The underlying feature vector and the middle layer feature vector are weighted and fused to obtain the fused feature vector, and the classification result is calculated based on the underlying eigenvector classification model, the middle eigenvector classification model and the fused feature vector classification model.
The text sentiment classification storage medium according to claim 5, wherein the underlying vector extraction is specifically performed by using a vector space model for the underlying features, wherein each dimension is characterized by a normalized TF-TDF weight.

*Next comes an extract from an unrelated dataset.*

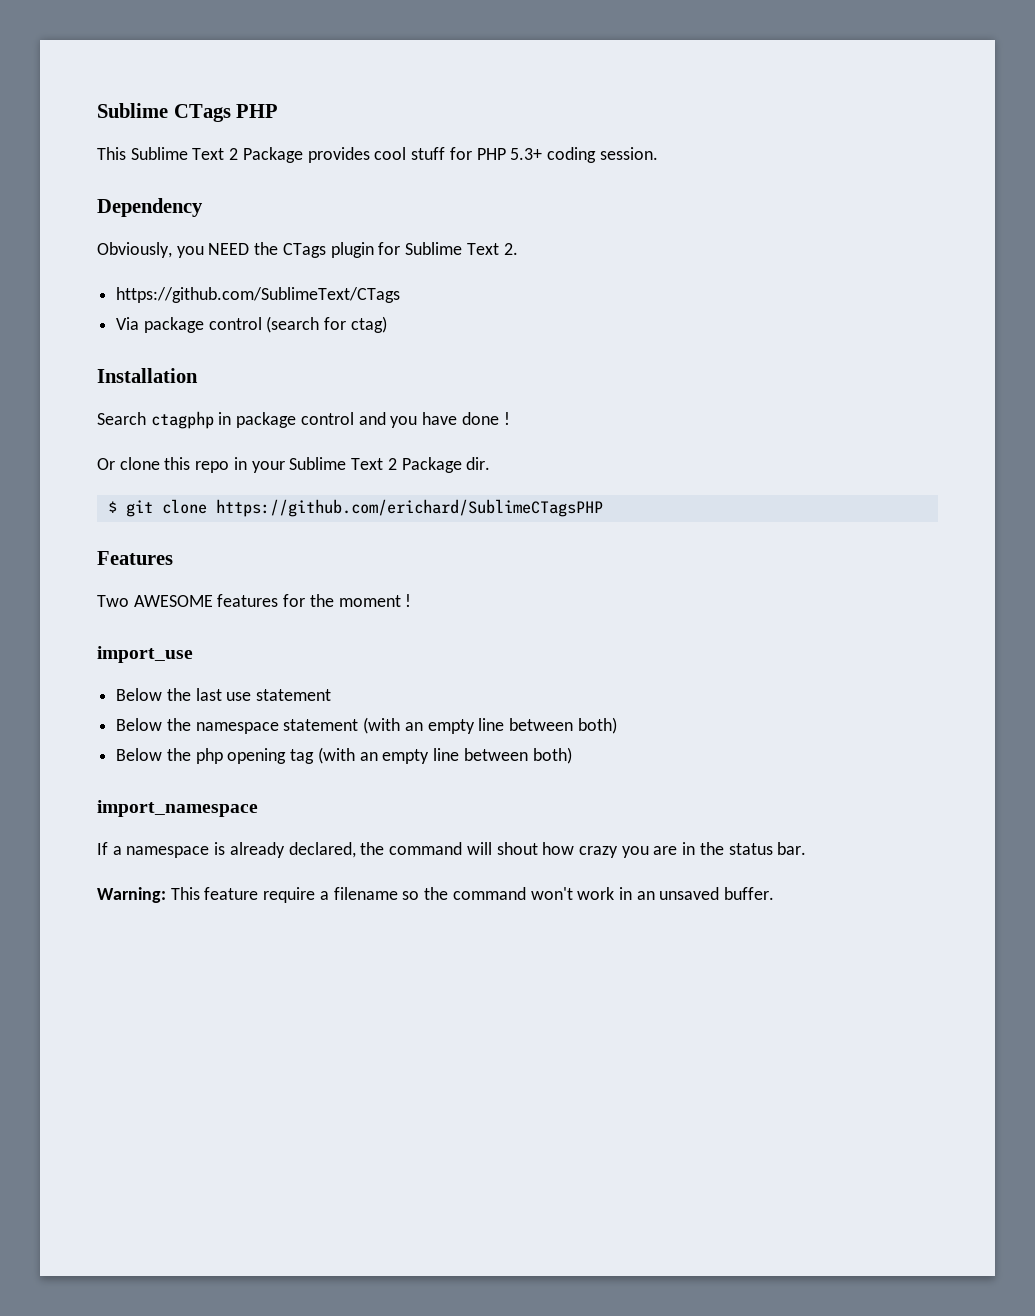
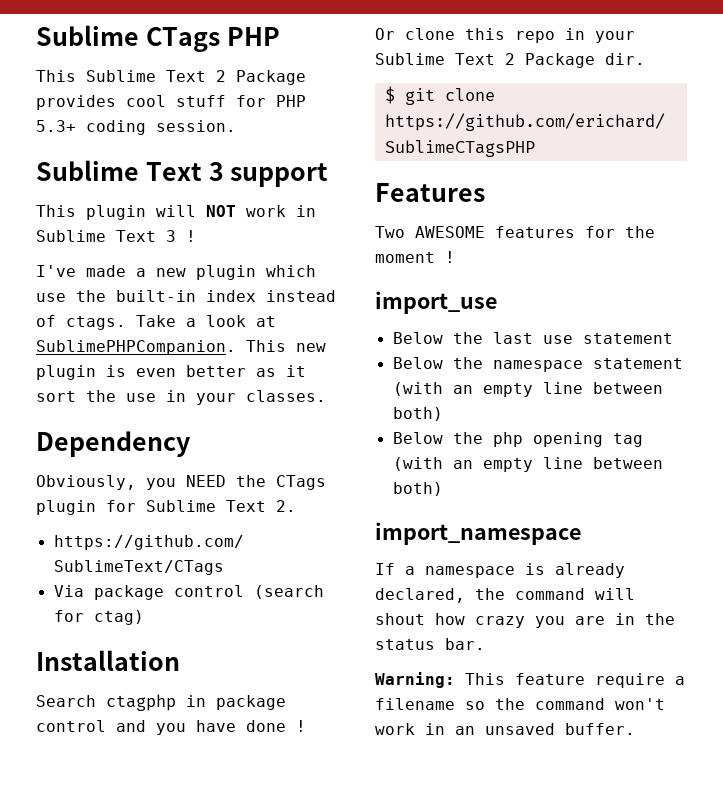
(658, 153) none -> [36,160,329,187] [36,205,316,220] [36,230,196,242] [36,265,316,280] [36,290,336,302] [36,315,276,330] [36,340,326,355] [36,365,306,380] [36,390,326,405] // Sublime Text 3 support // This plugin will NOT work in Sublime Text 3 ! // I've made a new plugin which use the built-in index instead of ctags. Take a look at SublimePHPCompanion. This new plugin is even better as it sort the use in your classes.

The text sentiment classification storage medium according to claim 5, wherein the underlying feature vector and the middle layer feature vector are weighted and expressed as

Where L is the underlying eigenvector and M is the middle eigenvector.
For the weight of the underlying feature, || represents the symbol of the concatenation.
The text sentiment classification storage medium according to claim 5, wherein the step of pooling the word vector further comprises dividing the number of dimensions of the underlying feature vector into a plurality of parts, and the word vector in each dimension The summation is performed, and the summation results are combined in the order of the summation results.
A computer comprising the storage medium of any of claims 5-8.